=== Activity ===
Search the records for lines that contain the word "differently". Copy them all.

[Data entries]
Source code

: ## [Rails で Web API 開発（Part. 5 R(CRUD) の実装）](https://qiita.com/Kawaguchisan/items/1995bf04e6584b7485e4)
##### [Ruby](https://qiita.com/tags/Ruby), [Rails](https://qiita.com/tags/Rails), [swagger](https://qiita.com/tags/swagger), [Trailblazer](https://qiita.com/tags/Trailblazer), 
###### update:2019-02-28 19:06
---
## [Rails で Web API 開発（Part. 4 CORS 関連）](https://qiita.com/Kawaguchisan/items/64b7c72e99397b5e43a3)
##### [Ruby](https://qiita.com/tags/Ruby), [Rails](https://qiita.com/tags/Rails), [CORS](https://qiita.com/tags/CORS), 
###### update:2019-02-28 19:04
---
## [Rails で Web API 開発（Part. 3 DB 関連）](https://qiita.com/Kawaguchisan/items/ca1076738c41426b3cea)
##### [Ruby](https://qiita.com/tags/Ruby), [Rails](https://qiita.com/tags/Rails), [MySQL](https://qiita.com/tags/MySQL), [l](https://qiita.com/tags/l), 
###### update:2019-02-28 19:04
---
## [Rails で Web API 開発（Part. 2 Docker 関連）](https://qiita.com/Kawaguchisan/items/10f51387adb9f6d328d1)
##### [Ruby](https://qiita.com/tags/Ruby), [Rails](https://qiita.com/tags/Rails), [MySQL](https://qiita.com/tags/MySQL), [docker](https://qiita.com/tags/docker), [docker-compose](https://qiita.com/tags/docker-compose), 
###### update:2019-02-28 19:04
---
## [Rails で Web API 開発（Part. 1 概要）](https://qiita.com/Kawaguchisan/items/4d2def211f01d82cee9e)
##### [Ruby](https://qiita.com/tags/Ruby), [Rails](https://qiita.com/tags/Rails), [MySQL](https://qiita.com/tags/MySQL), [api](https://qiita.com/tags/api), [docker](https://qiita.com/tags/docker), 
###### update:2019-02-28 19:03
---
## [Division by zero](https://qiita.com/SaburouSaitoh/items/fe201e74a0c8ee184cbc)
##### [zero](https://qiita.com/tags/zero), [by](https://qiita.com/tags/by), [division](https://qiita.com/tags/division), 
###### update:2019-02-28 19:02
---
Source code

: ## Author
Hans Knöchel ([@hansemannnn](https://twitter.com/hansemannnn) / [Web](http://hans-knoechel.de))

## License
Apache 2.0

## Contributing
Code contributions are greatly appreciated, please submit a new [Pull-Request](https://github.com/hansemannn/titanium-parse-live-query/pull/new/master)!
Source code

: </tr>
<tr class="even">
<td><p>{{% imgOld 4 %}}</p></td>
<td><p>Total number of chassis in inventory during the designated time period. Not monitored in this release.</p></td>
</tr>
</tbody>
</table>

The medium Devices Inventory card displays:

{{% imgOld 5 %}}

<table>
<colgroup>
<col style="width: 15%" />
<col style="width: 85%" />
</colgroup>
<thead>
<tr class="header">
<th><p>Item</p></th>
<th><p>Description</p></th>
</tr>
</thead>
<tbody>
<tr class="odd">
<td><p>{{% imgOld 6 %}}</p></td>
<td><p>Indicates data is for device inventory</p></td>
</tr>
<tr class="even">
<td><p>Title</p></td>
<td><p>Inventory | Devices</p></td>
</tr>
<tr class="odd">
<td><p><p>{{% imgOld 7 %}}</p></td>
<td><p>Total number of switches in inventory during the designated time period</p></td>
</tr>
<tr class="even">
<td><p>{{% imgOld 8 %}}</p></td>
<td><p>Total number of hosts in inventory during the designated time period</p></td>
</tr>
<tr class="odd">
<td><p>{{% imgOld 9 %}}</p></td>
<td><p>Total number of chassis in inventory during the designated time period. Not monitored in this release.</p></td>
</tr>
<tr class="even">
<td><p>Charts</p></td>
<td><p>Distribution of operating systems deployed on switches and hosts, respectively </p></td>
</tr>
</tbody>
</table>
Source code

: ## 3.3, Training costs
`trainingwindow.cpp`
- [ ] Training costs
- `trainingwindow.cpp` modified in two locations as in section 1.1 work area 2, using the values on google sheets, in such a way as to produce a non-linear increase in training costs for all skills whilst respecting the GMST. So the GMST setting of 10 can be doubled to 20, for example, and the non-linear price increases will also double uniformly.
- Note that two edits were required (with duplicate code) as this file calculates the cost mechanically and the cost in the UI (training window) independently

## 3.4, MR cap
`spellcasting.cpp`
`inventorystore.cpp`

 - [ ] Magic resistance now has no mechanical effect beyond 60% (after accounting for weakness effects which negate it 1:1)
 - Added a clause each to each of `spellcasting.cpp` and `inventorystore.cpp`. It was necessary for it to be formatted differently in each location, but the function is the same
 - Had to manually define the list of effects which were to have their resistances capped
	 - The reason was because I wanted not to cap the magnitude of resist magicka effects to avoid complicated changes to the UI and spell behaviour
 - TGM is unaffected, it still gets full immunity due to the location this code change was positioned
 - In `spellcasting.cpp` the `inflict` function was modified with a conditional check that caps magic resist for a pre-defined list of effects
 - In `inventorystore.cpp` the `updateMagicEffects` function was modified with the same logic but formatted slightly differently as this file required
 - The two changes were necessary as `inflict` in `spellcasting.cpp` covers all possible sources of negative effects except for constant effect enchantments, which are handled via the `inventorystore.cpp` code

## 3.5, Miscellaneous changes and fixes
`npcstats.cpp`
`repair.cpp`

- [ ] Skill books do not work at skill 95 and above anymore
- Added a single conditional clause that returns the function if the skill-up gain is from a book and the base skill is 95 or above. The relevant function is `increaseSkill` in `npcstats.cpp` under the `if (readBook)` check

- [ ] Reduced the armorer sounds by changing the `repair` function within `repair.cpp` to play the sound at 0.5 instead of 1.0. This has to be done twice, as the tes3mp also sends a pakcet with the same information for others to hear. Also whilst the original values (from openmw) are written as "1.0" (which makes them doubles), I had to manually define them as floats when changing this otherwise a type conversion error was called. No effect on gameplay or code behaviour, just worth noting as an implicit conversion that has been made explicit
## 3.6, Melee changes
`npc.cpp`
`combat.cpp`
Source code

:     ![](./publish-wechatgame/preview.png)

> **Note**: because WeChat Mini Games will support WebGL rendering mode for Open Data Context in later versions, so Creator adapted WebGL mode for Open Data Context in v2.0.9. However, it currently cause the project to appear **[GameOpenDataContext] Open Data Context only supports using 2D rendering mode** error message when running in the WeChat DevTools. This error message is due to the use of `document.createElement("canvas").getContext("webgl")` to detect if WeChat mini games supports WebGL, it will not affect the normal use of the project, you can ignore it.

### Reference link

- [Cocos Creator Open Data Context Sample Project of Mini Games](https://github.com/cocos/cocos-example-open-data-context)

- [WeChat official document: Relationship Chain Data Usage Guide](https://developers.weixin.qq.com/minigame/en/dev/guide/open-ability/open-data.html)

=== Solution to this problem ===
 - Added a clause each to each of `spellcasting.cpp` and `inventorystore.cpp`. It was necessary for it to be formatted differently in each location, but the function is the same
 - In `inventorystore.cpp` the `updateMagicEffects` function was modified with the same logic but formatted slightly differently as this file required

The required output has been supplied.